Whether by creating too much history, or giving too little. Only you’ll be able to find the magic ratio for your creation, but every narrative requires some sense of a history to the world the characters and story exists in. To springboard you into thinking about yours, I’ve plucked out three aspects of history which I think are good starting points to consider when you’re creating the history of a fictional world.
Geography is an important part of history, inevitably places themselves are wrapped up in history. The geographical shifts in power of Empires and colonization, sites of natural disasters, the effects of time on the landscape. The way places function in history is multifaceted.
Of course, natural features of your landscape are historical. The wide canyon that no one has ever crossed would have been formed by the passing of time. Just as the location of the deep crater caused by an alien object would take on significance.
But the idea of ‘place’ can also take on cultural connotations. Take the Roman Empire in our own history, for example. It endured for a thousand years after it shifted it’s seat of power to Constantinople. The Byzantine Empire, or Eastern Roman Empire, provides a classic example of the way ‘a place’ can take on a different meaning to simply ‘a location.’
Thinking about the changing nature of places in your narratives history is a good starting point if you want to map it all out.
But places aren’t all that is important to history.
People are important to history too. From rulers of nations to average citizens, our history is populated with characters that stood out for one reason or another.
The child Emperor who rules over the kingdom, the innovative thinks who invents a magical device, or the ordinary citizen, who stands up for justice. The characters that populate a history are some of its defining features. I’m sure I only have to mention names like, Tutankhamen, Thomas Edison and Rosa Parks for you to realize exactly who I’m talking about.

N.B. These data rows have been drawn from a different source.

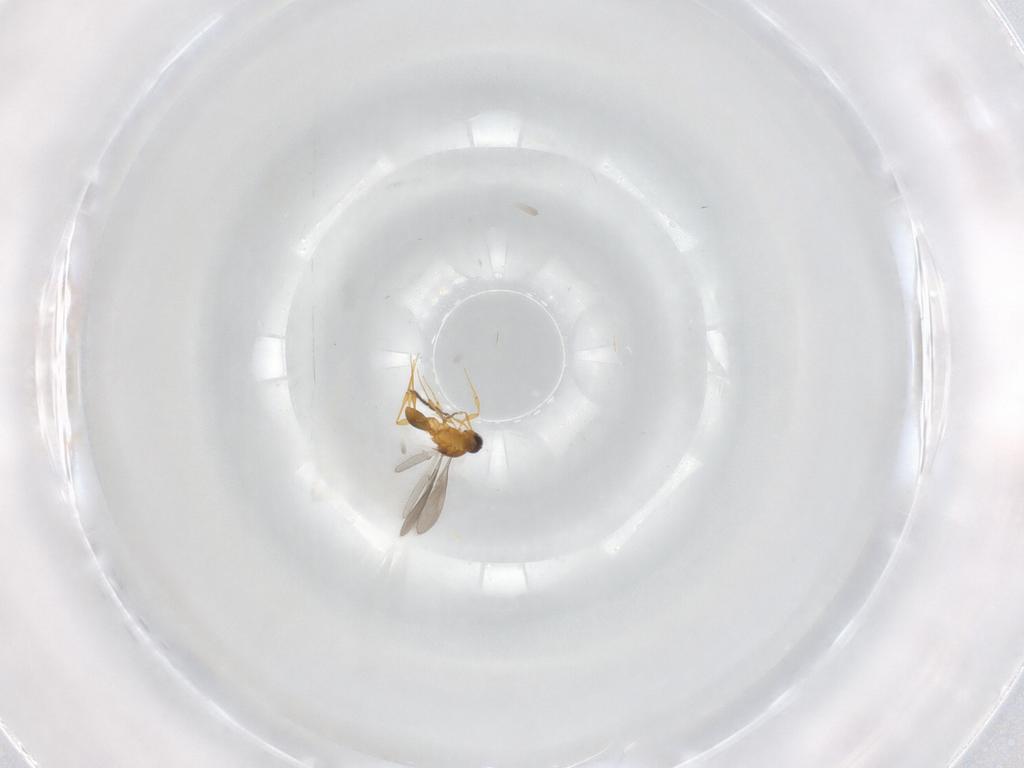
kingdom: Animalia
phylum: Arthropoda
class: Insecta
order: Hymenoptera
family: Platygastridae
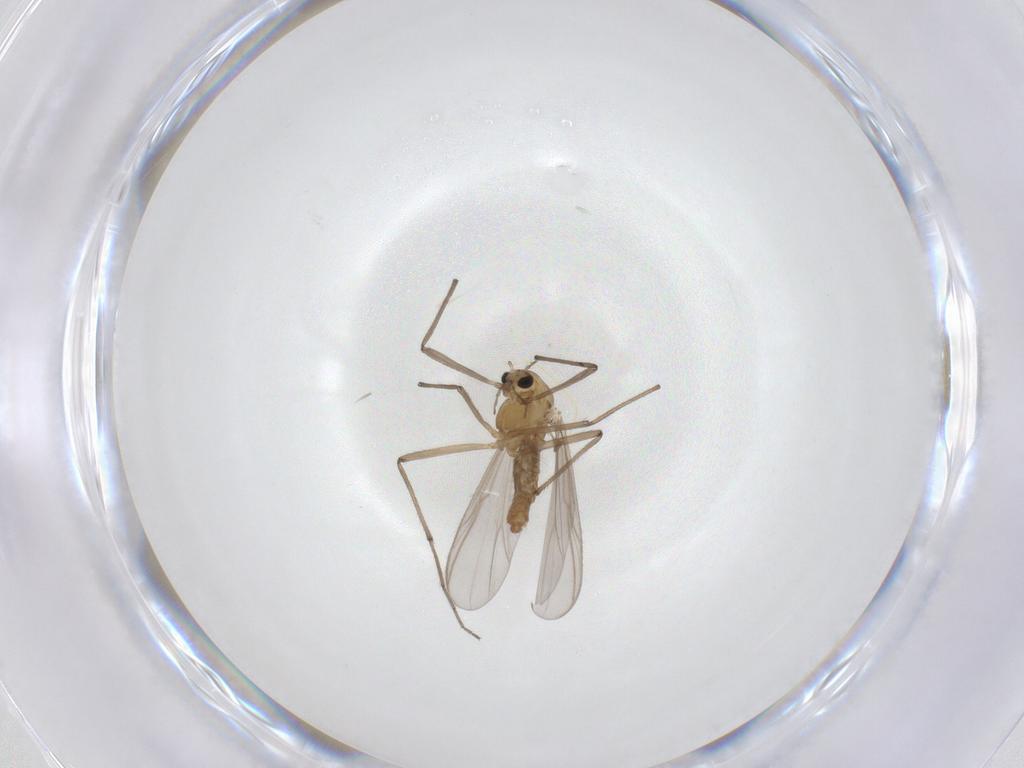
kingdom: Animalia
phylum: Arthropoda
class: Insecta
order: Diptera
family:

Figures in history are another good place to start if you’re trying to develop a timeline. Especially if you’re creating a narrative that’s heavy with some kind of cultural or geographical conflict.
Turning points are pretty much just the moments in your world’s history where things started to change. They overlap with People and Places, but they also deserve thinking about alone.
The invention of the wheel was a turning point in human history, so was the assassination of Archduke Ferdinand in 1914. They were turning points in very different ways, but the consequences of these moments were far-reaching and went on to really shake up the way the world was operating at that time. In the case of the wheel, we still benefit directly from its effects today!
Turning points can be big or small events in your world’s history, but they’ll definitely be there, and thinking about them helps you develop a history that feels relatable to your readers.
I hope these ideas help inspire you when you’re creating the timeline of your world, and populating it with the interesting characters that have shaped the place it is.